Data
▼▼▼

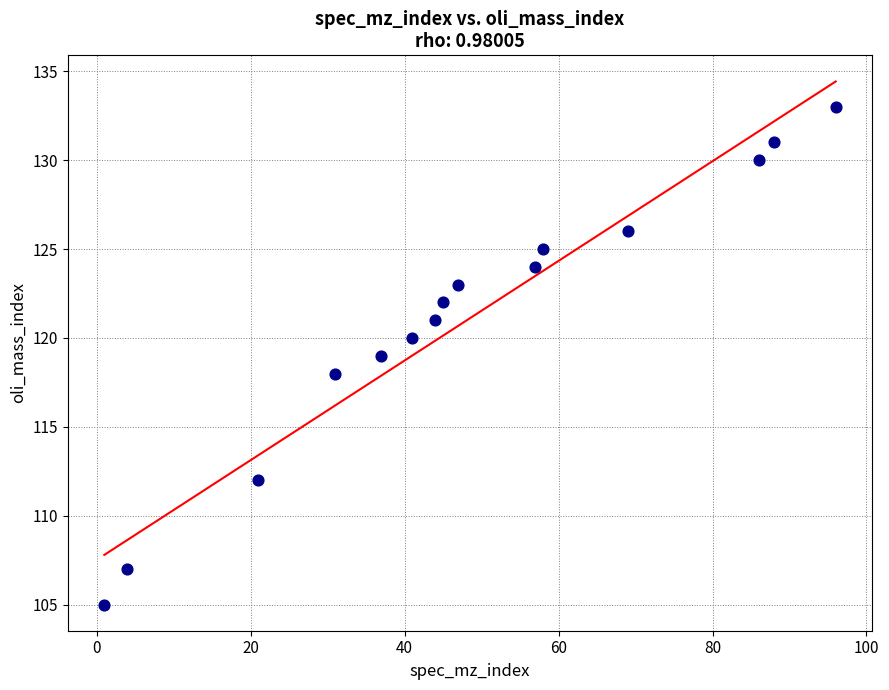

What is the range of X values (max minus min)?

95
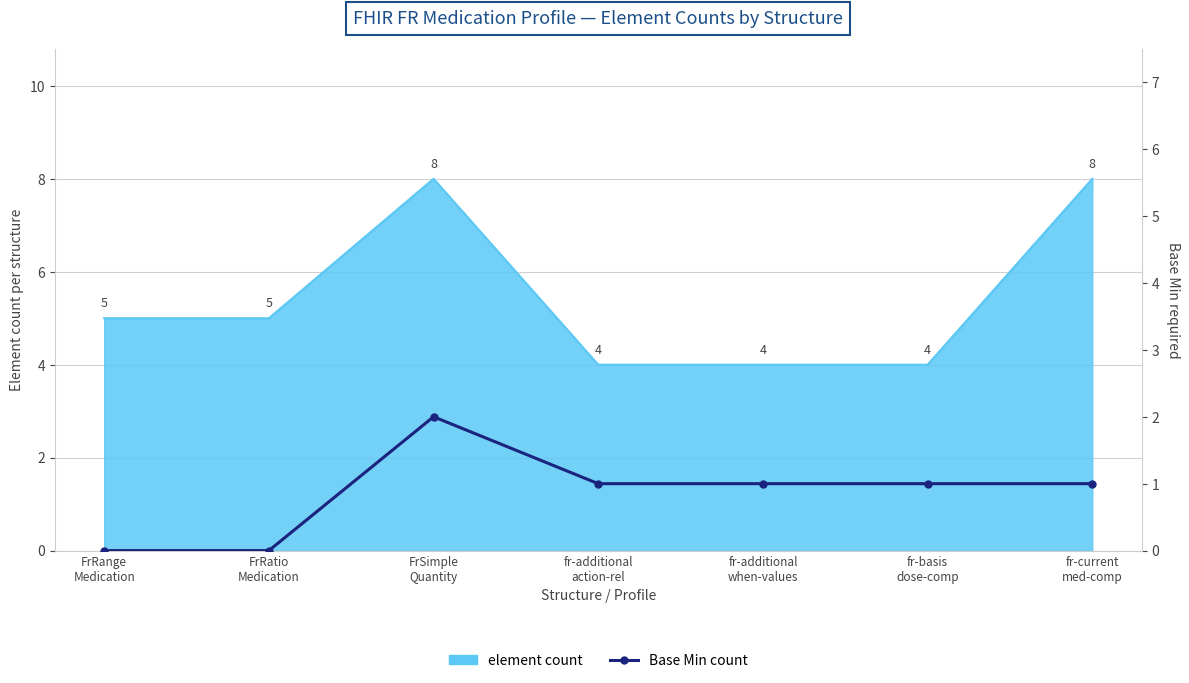

What is the label of the 4th point from the right?

fr-additional
action-rel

▲▲▲

Task instructions
Convert the lines of the entries above into a JSON list of strings, one string per line, with blank lines and the pictures omitted.

Finished exercise
[
  "What is the range of X values (max minus min)?",
  "95",
  "What is the label of the 4th point from the right?",
  "fr-additional",
  "action-rel"
]